Pjöngjang/Frankfurt. An Europas Börsen treibt die Sorge vor einem bewaffneten Konflikt zwischen den USA und Nordkorea die Anleger weiter um. Der DAX rutschte am Freitag zeitweise und erstmals seit vier Monaten unter die psychologisch wichtige Marke von 12.000 Punkten. Gleichzeitig flüchteten Investoren in sichere Häfen wie Bundesanleihen und Gold.

"Obwohl alle Seiten sowohl die USA als auch Nordkorea zur Mäßigung und zur Rückkehr an den Verhandlungstisch aufrufen, ist das zurzeit unwahrscheinlich", sagte Analyst Dirk Gojny von der Essener National-Bank. Etwas Unterstützung lieferten den Börsen schwächer als erwartet ausgefallene US-Preissteigerungen. Sie nährten Spekulationen, dass sich die amerikanische Notenbank mit weiteren Zinserhöhungen Zeit lassen wird.

Im Fokus stand der Schlagabtausch zwischen US-Präsident Donald Trump und Nordkoreas Machthaber Kim Jong-un. "Die Drohungen sind bis zu einem Punkt eskaliert, an dem der Markt reagieren musste", sagte Analyst Ric Spooner vom Brokerhaus CMC Markets. Zudem kommen sie Experten zufolge zu einem Zeitpunkt, an dem die sehr schnell gestiegenen Aktienmärkte ohnehin reif für eine Korrektur sind.

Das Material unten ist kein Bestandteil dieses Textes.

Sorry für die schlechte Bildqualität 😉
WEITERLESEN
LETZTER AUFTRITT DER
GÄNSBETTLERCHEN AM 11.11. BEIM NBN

Südkoreas Währung gefallen

Der pan-europäische Aktienindex Stoxx600 und sein US-Pendant S&P 500.SPX steuerten am Freitag jeweils auf den größten Wochenverlust des Jahres zu. Weltweit ist durch den Krieg der Worte an den Aktienmärkten innerhalb weniger Tage rund eine Billion Dollar (0,85 Billionen Euro) an Börsenwert vernichtet worden. Gleichzeitig kletterte der als Angstbarometer bekannte Volatilitätsindex VIX auf den höchsten Stand seit dem Wahlsieg Trumps im November.

Hart traf es auch die Börse in Seoul: Der südkoreanische Leitindex fiel auf ein Drei-Monats-Tief, und die Währung des Landes steuerte mit einem Minus von insgesamt mehr als eineinhalb Prozent auf den größten Wochenverlust seit fünf Monaten zu.

Hingegen waren deutsche Bundesanleihen stark gefragt. Dies drückte die Rendite der zehnjährigen Titel auf ein Sechs-Wochen-Tief von 0,375 Prozent. "Viele Anleger sind risikoscheu, das hilft deutschen Anleihen", sagte DZ-Bank-Stratege Andy Cossor. Die Antikrisen-Währung Gold war mit 1288,97 Dollar je Feinunze (31,1 Gramm) so teuer wie zuletzt vor zwei Monaten. Auf Wochensicht hat das Edelmetall mehr als zwei Prozent gewonnen.

Am Aktienmarkt trennten sich Investoren vor allem von Finanzwerten, die in den vergangenen Wochen überdurchschnittlich zugelegt hatten. Der Bankenindex büßte 1,3 Prozent ein.